Problem statement
Please extend the discussion of whether protests bring about social change, picking up right after its final sentence.

Text block
OWS directly produced the rapid development of anti-elite populist movements of both the Right and Left which subsequently displaced the dominant faction of the Republican Party and drastically weakened the dominant faction of the Democratic Party, it's a major reason that we have the President we have and that the pool of potential opponents for him in the next election looks like it does.
The meatspace Women's March and the online #MeToo protest movement were the central mobilizing elements in what has been one of the biggest ad most rapid social and political mobilizations of women and around women's issues—in government, workplaces, and society generally—in this country’s history, which had adverse repercussions for a number of very powerful people. It's a key element in the biggest increase in women on Congress from one Congress to the next ever.
There's a famous paper called [DO POLITICAL PROTESTS MATTER?
EVIDENCE FROM THE TEA PARTY MOVEMENT](https://www.aeaweb.org/conference/2013/retrieve.php?pdfid=22...) that addresses these concerns. They use the weather as a proxy for randomized controlled trials and show that: areas where it rained during the tea party protesters had fewer protesters and the tea party movement had fewer votes in those areas. Because weather is essentially random, we can therefore conclude that the fewer votes was probably due to people choosing not to protest due to the rain, and if they had chosen to protest then there would have been more tea party votes.
Occupy Wall Street directly brought the idea of there being a "1%" into everyday political and social usage, which has significantly altered the way we discuss class in this country.
Or maybe they don't agree that it's a problem worth protesting in the first place.
It's interesting that you immediately draw the conclusion that there is something "wrong" with the person or that they are "broken". Having a different opinion than you never seemed to enter the realm of possibility - unless, of course, you conclude having different opinions is being "broken".
I lost count of the number of times that, say, some engineer 3 years out of college couldn't afford a 5 bedroom house
That engineer can probably afford a 5 bedroom house on their salary if they moved to a different city like Pittsburgh or Austin. So it isn't some abstract issue, it's just a concrete question of whether they would like to stay where they are, or move to a city where they could afford a 5 bedroom house.
But protest that is crafted to cause disruption to the populace at large (blocking traffic) needs to be used very carefully.
It can create backlash against and undermine your cause.
Further, the precedent that any group with a grievance can undermine common goods like transportation infrastructure is a dangerous one-- irrespective of the validity and the severity of the grievances..
You don't view the Selma to Montgomery marches, the Orange Revolution, the Vietnam protests, the UK miners' strike, the spontaneous assembly of Germans demanding the Berlin Wall be opened, etc, as having significantly spurred social change?
Just because not every protest is virtuous or successful doesn't mean that protest doesn't have value.
It's not clear that protests were actually the driving force in causing those changes, particularly in the case of the Vietnam protests. The Berlin wall was doomed to fail from the beginning. It was only a matter of time combined with the lucky mistake of a government official.

Data for review
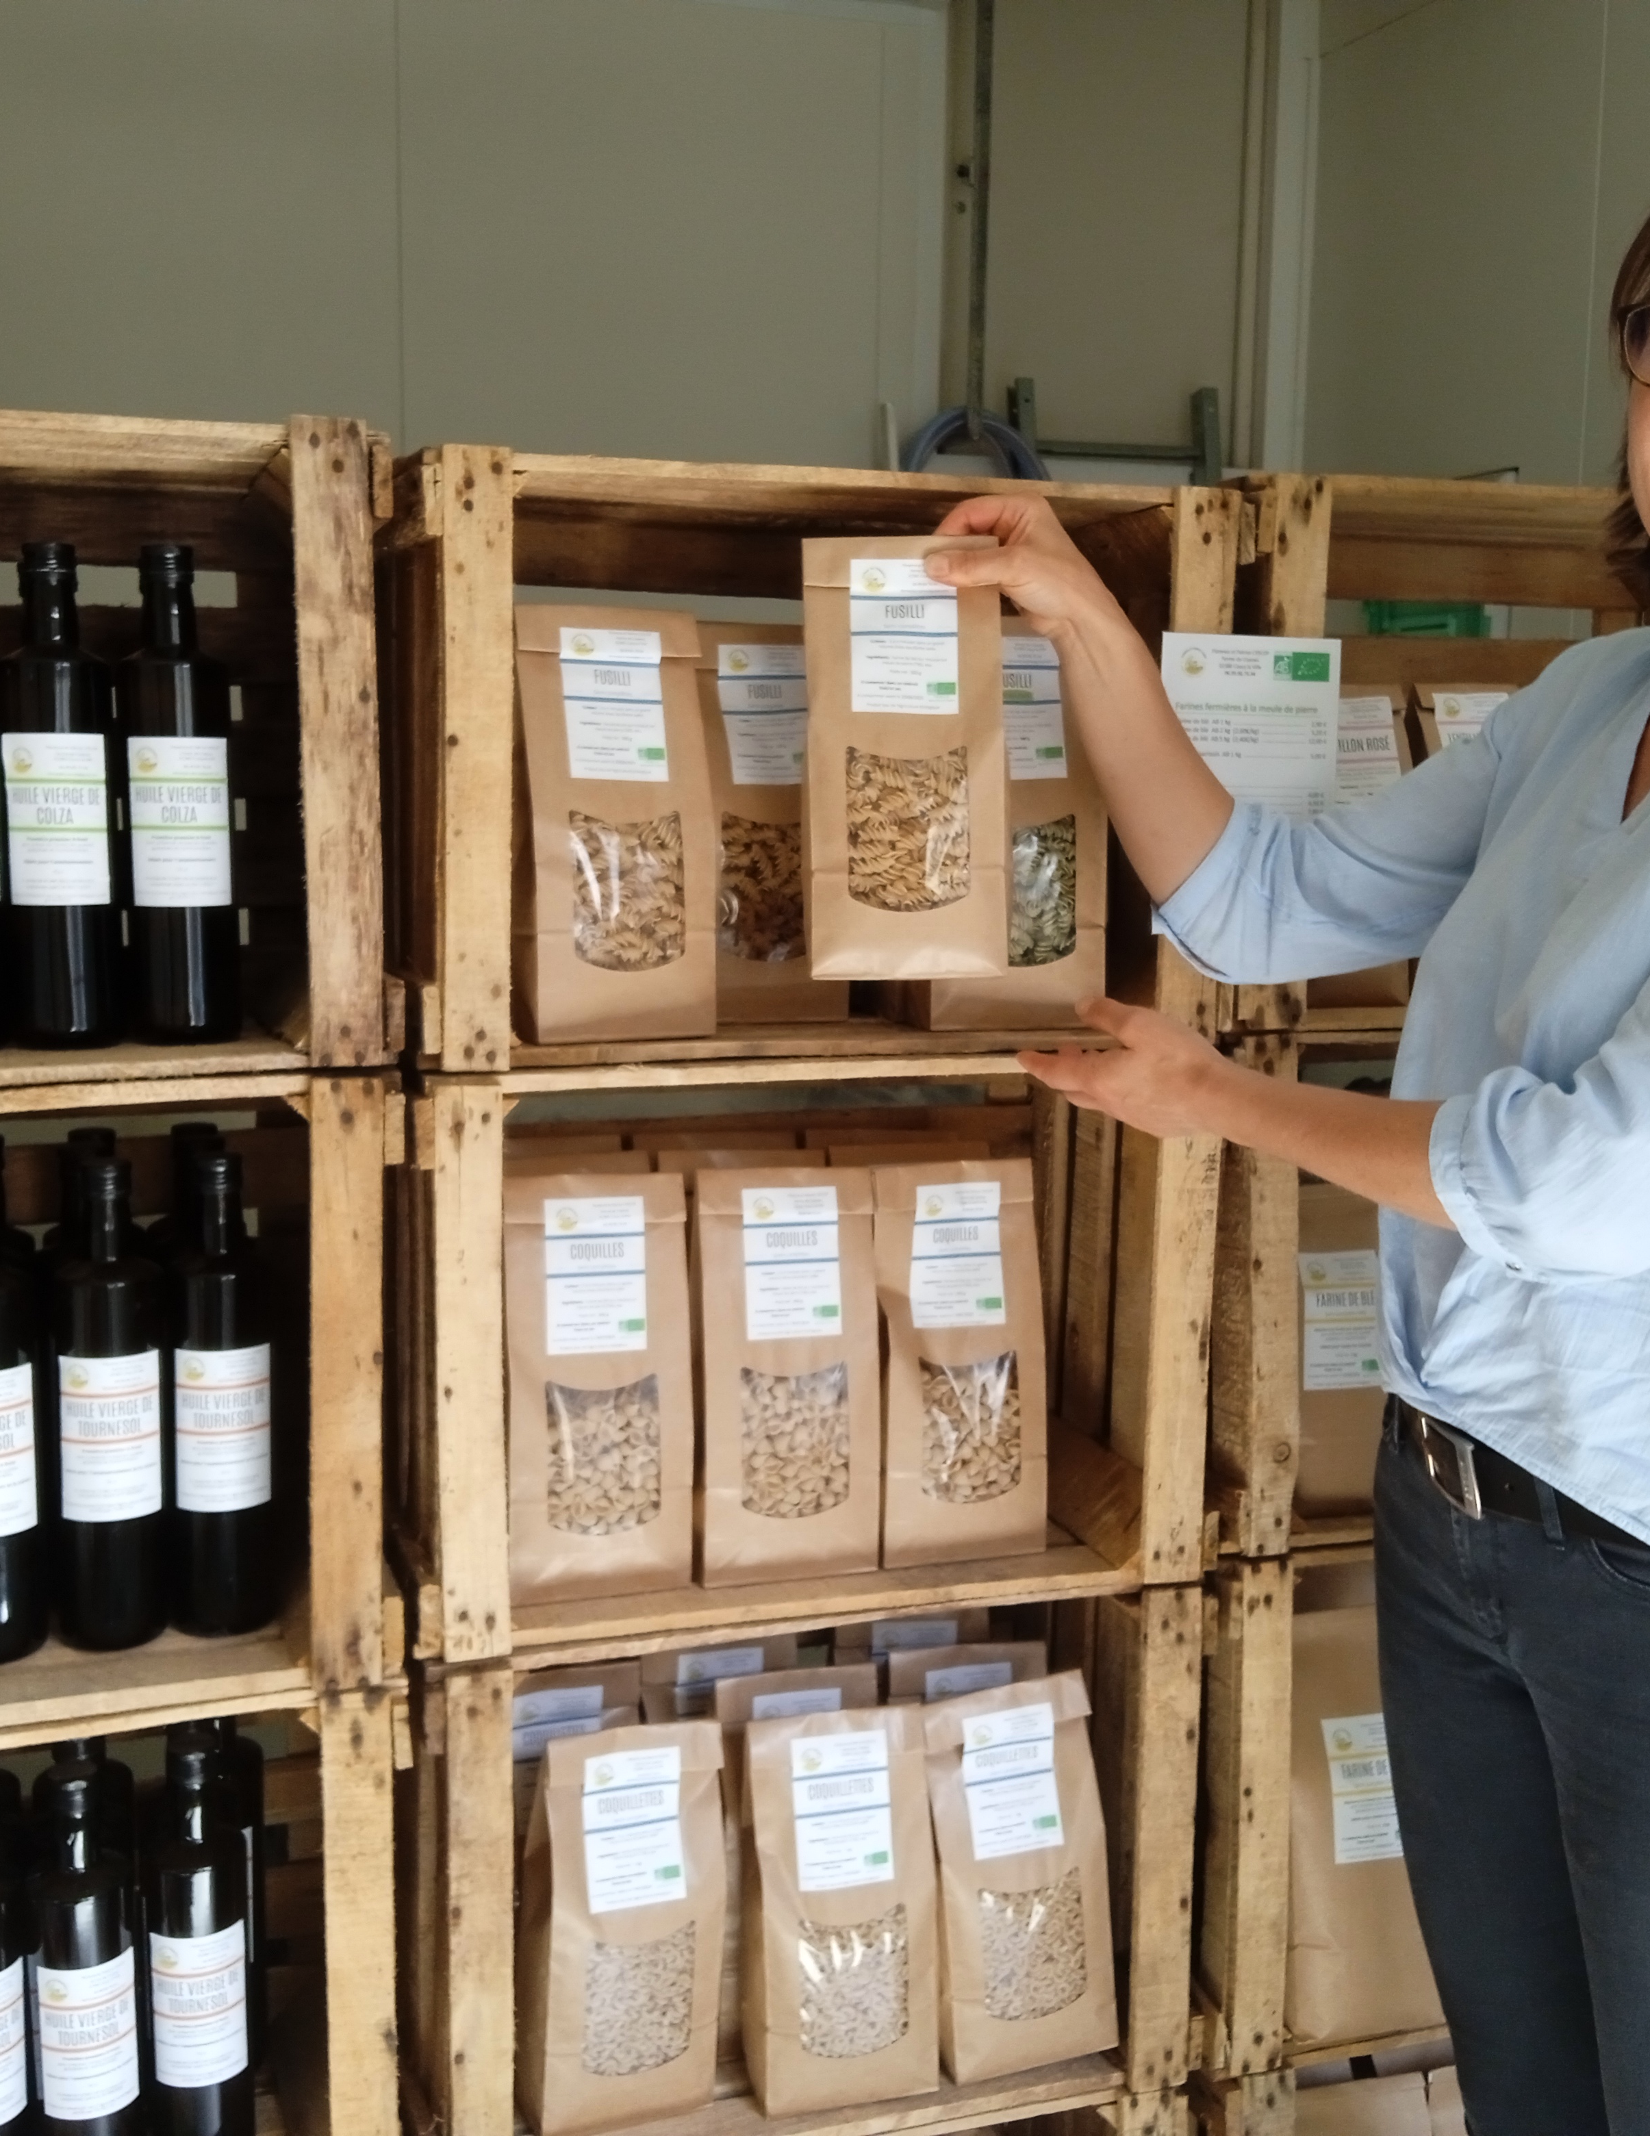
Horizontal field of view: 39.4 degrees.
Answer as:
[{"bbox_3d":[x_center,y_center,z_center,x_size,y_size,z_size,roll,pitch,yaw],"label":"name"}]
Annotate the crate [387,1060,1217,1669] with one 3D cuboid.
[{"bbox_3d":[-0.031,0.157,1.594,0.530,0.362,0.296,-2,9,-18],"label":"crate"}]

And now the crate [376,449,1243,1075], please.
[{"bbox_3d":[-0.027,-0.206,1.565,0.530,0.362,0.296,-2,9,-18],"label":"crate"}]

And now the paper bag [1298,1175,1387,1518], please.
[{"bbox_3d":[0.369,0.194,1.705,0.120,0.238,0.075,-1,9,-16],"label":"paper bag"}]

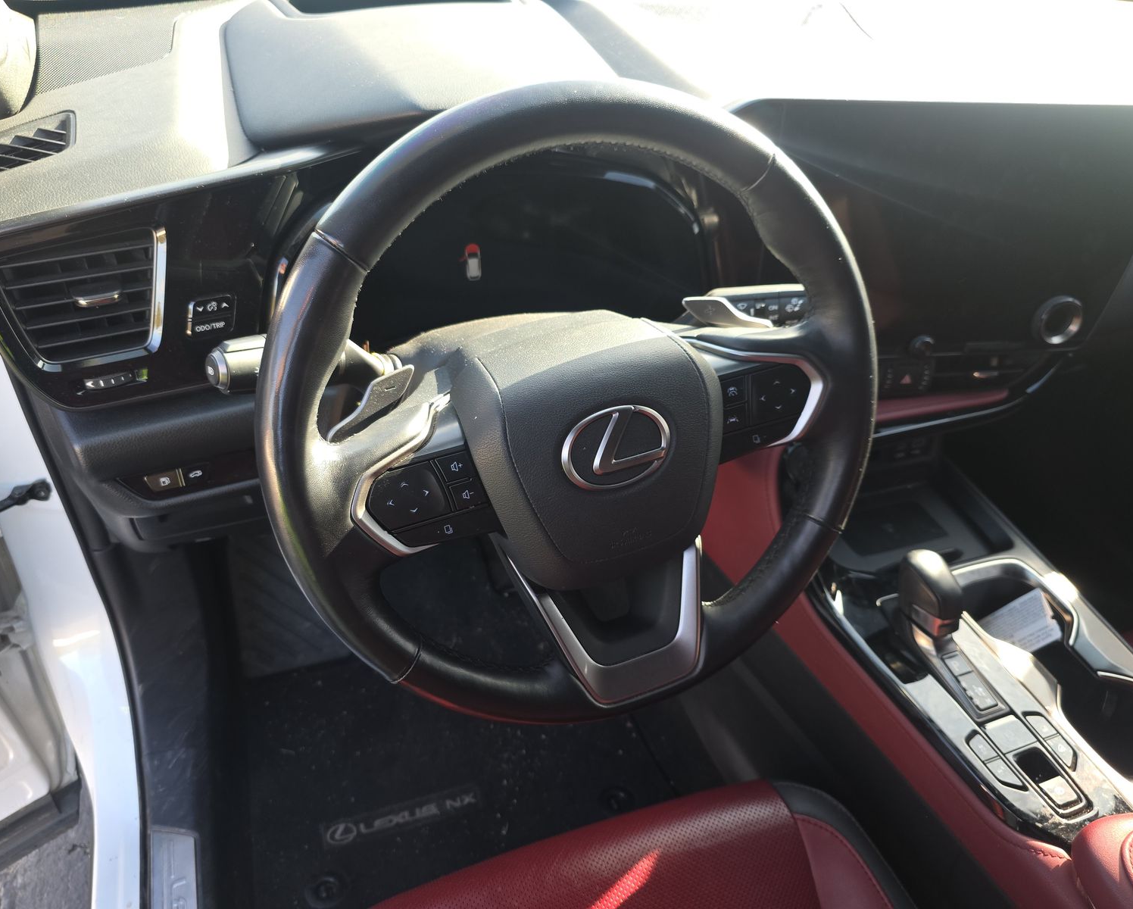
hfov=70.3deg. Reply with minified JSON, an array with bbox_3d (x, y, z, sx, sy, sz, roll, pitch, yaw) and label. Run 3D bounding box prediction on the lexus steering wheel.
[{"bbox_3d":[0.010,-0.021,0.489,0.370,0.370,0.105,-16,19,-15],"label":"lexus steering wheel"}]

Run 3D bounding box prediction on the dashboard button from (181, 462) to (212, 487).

Response to this task
At the end of the day a modern protest accomplishes nothing. Let's not pretend that government officials don't know what the populace wants. They chose to ignore it for their own benefit and a protest won't change that. The only thing a protest does is give confidence to other powerful people who want to overthrow the current leaders, again for their own benefit. All the big "revolutions" have simply exchanged one abuser for another. The french revolution exchanged the monarchy for Napoleon's dictatorship. Russia went from a monarchy to a communist dictatorship and then to an authoritarian capitalist state. And in the case of east Germany it was the western capitalists who swooped in and bought out the entire country for western-dictated dumping prices, leaving the eastern populace disenfranchised and economically barely better off than before (and sometimes worse, now giving rise to a new nationalist party).
If you actually want to change anything you need to hit the powers that be where it hurts. They couldn't give a shit how many people are unhappy and protesting but what they do care about is money. The strike is the most effective and only effective tool the populace has, short of extreme violence which will just lead to another despot taking power.
There was a stretch from 2014-15 that made it really difficult to go to work on a day to day basis for me. There is something psychologically triggering about seeing people who look like you routinely killed by the state, regardless of the circumstances or politics.
I began to feel some contempt for my white co-workers despite knowing that they had nothing to do it. I did not expect nor wanted to have a conversion with them about race and police brutality, and I don't know many of my black friends who would to be honest -- perhaps Google just has an argumentative culture.
> There is something psychologically triggering about seeing people who look like you routinely killed by the state, regardless of the circumstances or politics.
Yes, the media indeed loves to intentionally psychologically trigger people.
Police brutality happens to white people and latino people as well (at lower rates, but in greater numbers), but such stories wouldn't psychologically trigger/racially divide people and so they remain unpublished.
> such stories wouldn't psychologically trigger/racially divide people and so
being profit-seeking corporations, american news is pursuing eyeballs and clicks. truthiness, accuracy, bias, etc. are all variables in the profit equation, and not always a major influence. if idpol (or whatever) is stirring up the viewership, it will influence how they approach the "news", in different ways depending on who the producers view as their principle audience.
inserting the whole "seeking to divide" as a concrete motive seems like a dogwhistle (particularly being a narrative beloved of antisemites).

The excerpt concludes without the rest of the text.